There is a specific implementation of the multi-page forms I saw around where the form is not submitted. Instead, it simply displays a “Thank you” message – without a redirect submit action.

To illustrate what I am saying, here is an example:

Notice that the “send message” button has the Navigation step property configured as Next and the last page is a “Thanks for submitting your form” message. The “send message” button also has the Save Data and a custom submit action named “Identify Contact”, but it does not contain a “Redirect”.

In ordinary implementation, the last step of the multi-page form would be a submit button configured with Navigation step set to “Submit” and a “Redirect” submit action. Here is an illustration:

Going back to the sample form. When it is submitted, the data is successfully persisted on the Experience Forms databases. However, when the session ends, you will notice that the submission is computed as “abandoned form”.

Why is that?

Sitecore only registers the form as submitted when there is a submit button with Navigation step set to “Submit”. This behavior is hard coded in the method ProcessFormData located in Sitecore.ExperienceForms.Mvc.Controllers.BaseFormBuilderController, Sitecore.ExperienceForms.Mvc.

On top of that, when session ends, that form is computed as “drop out form” (this is the technical term) in the patch Sitecore.ExperienceForms.Analytics.Pipelines.SessionEnd.RegisterFormDropouts, Sitecore.ExperienceForms.Analytics.

##What has Sitecore support said? This behavior is expected. The form won’t be considered as ‘abandonment’ only in case the form is submitted. However, when the ‘Navigation step’ field is set to the ‘Next’ value, this just makes the button perform the ‘Next’ action not submitting the form, regardless of having any of the submit action. Thus, the form is never submitted and after waiting for session timeout it is considered as ‘abandonment’.

Please, consider using the ‘Submit’ value in the ‘Navigation step’ field to avoid considering the form as an ‘abandonment’ after the session expiration. Also, you could place the ‘Thank you page’ at the separate Sitecore item and use the ‘Redirect to Page’ submit action to navigate to it.

##So, what now? I would recommend you sticking to the simplest solution. Follow what Sitecore support has said.

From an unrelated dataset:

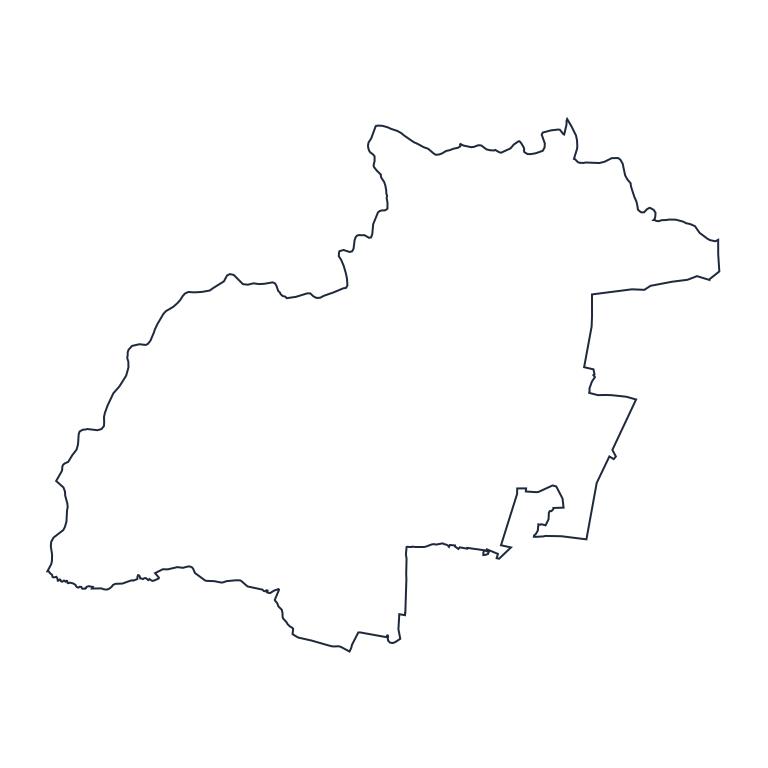 the district of Tonalá, Jalisco, Mexico, rotated 271°
{"feature_id": "50627088B51379954961865", "entity_name": "Tonalá", "entity_type": "district", "adm_level": 2, "iso_a3": "MEX", "parent_name": "Mexico", "parent_adm1": "Jalisco", "projection": "orthographic", "projection_center": [-103.228, 20.618], "detail": "fine", "context": "isolated", "style": "outline", "palette": "slate", "viewbox_px": 768, "rotation_deg": 271, "n_neighbors": 0, "source": "geoboundaries", "source_scale": "gbopen_adm2", "svg_char_len": 6097}
<svg xmlns="http://www.w3.org/2000/svg" viewBox="0 0 768 768"><g transform="rotate(271 384 384)"><path d="M132.2,297.0L129.0,302.6L126.2,316.1L120.9,335.9L120.7,338.8L121.0,343.3L120.4,345.5L115.9,354.2L119.7,355.9L122.6,356.5L135.1,362.6L135.2,364.5L130.8,391.6L132.5,391.4L132.7,392.1L132.1,392.5L129.7,392.3L127.6,392.5L125.7,394.3L125.3,395.7L125.2,397.5L126.3,400.0L129.5,404.7L139.1,402.7L154.1,403.3L153.2,409.0L155.2,409.0L155.2,409.3L189.4,409.8L194.0,409.5L209.7,409.6L214.0,408.9L221.4,409.4L221.7,410.6L221.5,411.7L221.5,414.6L221.9,415.1L221.6,418.1L221.7,426.5L222.0,428.3L224.5,434.7L224.8,437.1L224.3,438.7L225.7,445.5L225.0,446.7L224.4,449.4L223.7,450.6L222.3,451.8L224.2,452.7L223.8,457.8L222.8,457.8L220.4,461.3L222.0,462.6L220.8,470.0L221.6,470.1L219.5,487.3L217.3,486.3L214.7,486.3L214.9,488.2L215.9,491.0L217.9,491.7L218.8,489.1L220.5,489.7L216.1,500.9L211.8,499.7L211.3,502.1L222.8,513.8L224.8,503.8L276.4,519.0L281.9,519.0L282.1,527.9L279.0,527.7L278.5,538.4L278.8,540.4L285.5,554.3L284.6,558.0L272.6,564.5L263.5,565.7L263.0,555.5L261.9,555.5L259.8,553.6L259.9,552.1L258.4,551.1L251.7,550.9L245.5,548.0L246.5,544.1L246.4,543.3L246.0,542.7L246.4,540.8L240.0,540.3L236.8,538.5L235.2,536.7L233.9,536.5L233.8,538.1L234.4,546.1L234.9,548.0L234.9,564.0L232.2,589.1L288.8,598.4L315.5,610.6L312.9,615.0L315.6,617.1L322.1,613.5L372.9,636.3L375.5,626.5L376.8,611.9L376.9,606.2L376.6,598.1L378.7,589.3L381.1,589.7L383.1,589.5L389.4,591.6L391.5,592.7L394.5,594.8L396.5,593.2L397.2,594.3L402.3,593.2L404.3,583.8L445.1,590.6L455.4,590.8L477.2,590.4L483.0,630.2L482.7,642.7L486.8,648.7L491.3,670.3L493.5,685.6L497.3,695.1L493.8,707.3L494.1,707.2L502.4,717.3L519.4,715.9L534.0,715.6L532.7,713.3L532.5,712.5L533.6,707.3L534.8,705.0L540.7,696.8L547.2,692.2L549.2,687.5L550.1,683.1L551.5,680.5L553.4,672.9L553.4,666.4L552.8,662.7L552.7,658.9L551.6,656.0L551.8,653.3L552.6,652.1L552.6,650.6L554.0,651.8L555.9,652.3L559.9,652.5L562.7,650.7L564.2,648.1L564.8,646.4L563.3,643.8L560.2,641.0L560.1,638.8L560.4,637.6L562.8,634.8L566.8,634.2L570.8,633.2L575.3,631.1L583.7,628.2L586.8,627.3L589.0,627.1L592.6,623.9L596.7,621.5L608.4,618.8L612.3,616.5L614.0,614.2L613.8,607.8L610.0,600.5L608.7,595.5L609.0,581.8L608.5,579.7L608.6,575.6L609.2,574.0L612.2,570.9L612.4,570.0L622.8,573.0L626.0,573.1L631.2,572.7L635.9,571.6L645.5,566.6L652.1,562.5L650.6,562.0L646.2,561.9L636.6,559.8L637.0,558.9L641.2,555.5L641.5,554.0L640.5,546.5L638.2,538.4L636.1,537.3L627.3,540.6L623.2,540.4L619.9,538.6L617.3,531.5L616.4,526.7L616.4,523.5L618.3,520.3L619.8,519.8L621.3,520.1L623.1,519.5L627.3,516.9L629.0,515.3L629.1,514.4L625.7,509.6L621.8,506.4L617.3,497.0L617.8,495.0L620.0,491.2L619.4,490.1L619.6,485.8L620.4,482.3L624.2,477.1L624.4,474.2L622.7,469.9L622.3,467.1L623.8,459.3L625.3,456.2L624.7,455.8L623.5,456.3L622.7,455.8L621.4,453.6L620.5,449.5L618.8,445.2L618.1,442.0L615.5,437.9L614.4,434.9L614.1,431.6L615.4,429.6L620.0,424.0L621.4,419.7L624.6,413.6L626.4,409.4L632.6,400.1L635.4,396.5L637.3,392.8L639.2,386.7L640.8,383.0L642.1,378.0L642.3,373.4L641.7,371.2L629.5,367.0L625.1,364.3L621.8,363.8L618.7,364.4L616.2,365.5L615.0,366.7L613.4,369.0L611.5,370.6L606.8,370.7L602.2,369.7L600.5,370.4L597.3,373.0L593.2,377.3L592.1,377.1L589.7,378.0L586.1,380.6L582.4,381.9L577.2,382.9L574.4,383.0L572.4,383.8L569.9,383.4L565.6,384.3L559.4,384.4L558.1,382.9L557.6,381.6L557.5,378.7L556.8,376.6L555.5,375.0L543.6,370.4L534.0,369.7L530.4,368.6L529.9,366.5L532.4,362.0L532.4,355.9L531.7,354.2L530.1,353.0L527.3,352.1L518.7,351.2L516.1,349.8L515.4,347.3L517.3,341.2L516.0,337.2L514.7,336.7L510.9,336.6L507.4,339.0L501.3,341.7L494.5,343.8L488.4,345.2L481.9,345.7L479.4,344.3L479.0,341.7L474.6,331.7L471.3,322.7L469.1,318.6L468.9,314.9L470.5,311.8L473.3,308.7L473.3,305.7L469.6,294.4L468.1,285.2L469.6,283.9L470.2,281.1L471.9,279.2L473.8,278.2L475.2,276.6L480.2,274.8L482.6,273.4L483.7,270.9L482.1,262.6L481.7,257.3L482.4,251.8L480.9,246.1L481.4,241.2L490.4,231.9L491.2,228.0L489.8,225.2L483.8,222.1L477.0,211.6L474.4,208.1L472.9,200.3L472.3,192.7L472.6,186.8L470.9,183.3L468.4,181.2L464.3,178.7L461.2,176.0L457.6,172.1L453.0,164.6L450.2,162.2L439.8,156.3L434.4,153.9L431.4,153.0L423.2,149.7L419.9,147.1L418.9,145.1L419.5,138.8L417.7,131.4L413.8,128.0L411.3,127.2L408.3,127.2L405.5,126.8L401.8,128.0L396.0,128.2L387.7,126.0L377.0,119.5L369.9,113.5L357.9,108.1L350.5,105.5L346.0,104.6L340.6,104.9L337.0,104.7L334.0,102.3L332.8,98.3L333.8,88.2L333.2,86.0L333.1,83.7L331.2,80.5L328.4,79.6L319.6,79.2L316.9,78.8L312.9,77.7L307.6,73.7L300.6,69.6L299.1,66.3L297.7,64.6L295.8,63.8L292.3,63.7L290.8,63.1L281.3,57.9L275.0,65.3L270.9,66.9L266.8,67.2L259.3,69.4L255.5,69.9L252.1,69.3L240.9,68.9L235.3,67.4L232.3,65.8L224.7,56.3L220.4,54.0L215.9,53.7L207.7,55.1L201.4,55.1L198.0,54.4L190.8,50.7L190.6,52.3L189.0,53.3L187.6,55.3L185.1,56.1L184.9,57.8L185.5,59.8L183.9,60.8L181.6,61.3L181.7,61.9L182.9,63.3L182.3,64.1L181.1,64.5L180.7,65.8L181.9,67.4L181.8,67.9L180.8,68.9L181.7,70.0L181.5,70.7L179.7,71.0L179.3,71.7L179.9,73.5L179.2,76.6L177.8,79.0L176.2,79.8L175.4,80.8L175.1,82.1L175.9,83.0L175.9,84.8L174.1,85.8L174.1,88.7L174.6,88.9L174.7,89.6L175.8,90.0L176.7,92.0L176.0,96.4L174.4,95.5L174.7,105.0L173.9,107.3L173.6,109.6L173.8,111.2L174.9,113.4L176.6,115.3L178.3,116.5L179.5,118.9L179.9,125.9L183.1,134.4L183.3,136.0L183.0,136.5L184.6,140.7L187.0,140.9L188.6,141.5L188.5,142.1L187.5,143.1L185.3,143.7L185.3,145.0L184.7,146.4L185.7,147.8L185.7,149.4L183.8,151.7L184.9,152.8L183.6,154.7L183.1,156.1L183.5,157.6L185.6,162.1L186.5,162.3L190.9,158.4L194.9,166.0L194.9,171.0L197.3,180.6L196.7,186.1L198.2,191.6L198.0,193.8L197.1,195.5L195.9,196.4L191.7,198.3L184.6,208.3L184.1,209.6L183.9,217.7L182.6,225.1L183.0,227.1L184.1,229.8L185.1,238.6L185.2,243.2L184.9,244.3L179.2,251.1L176.3,266.0L174.8,267.6L174.7,269.4L175.7,270.1L175.4,271.2L173.6,270.8L172.9,273.7L175.4,277.5L177.1,282.0L176.6,282.6L175.6,282.3L166.3,278.6L165.7,278.7L163.1,281.0L159.8,282.3L156.5,285.7L153.3,286.5L149.1,286.7L147.7,287.3L144.0,290.8L142.2,291.8L140.1,294.0L138.6,296.6L137.7,297.4L132.2,297.0Z" fill="none" stroke="#1e293b" stroke-width="2"/></g></svg>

Now, if you want to keep using the “thank-you-step” approach without submitting the form, then consider examining the code I mentioned and tweaking Sitecore Forms a little bit. I don’t encourage you following this way as there are many unknowns around the side-effects of playing with the form tracking code, but if you are feeling lucky, here are some suggestions:

  • You can try creating a “Register Form Event” submit action.
  • You can patch a processor to the forms.executeSubmit pipeline and reuse the same logic from the method ProcessFormData located in Sitecore.ExperienceForms.Mvc.Controllers.BaseFormBuilderController, Sitecore.ExperienceForms.Mvc.

Please kindly share the results with the community afterwards.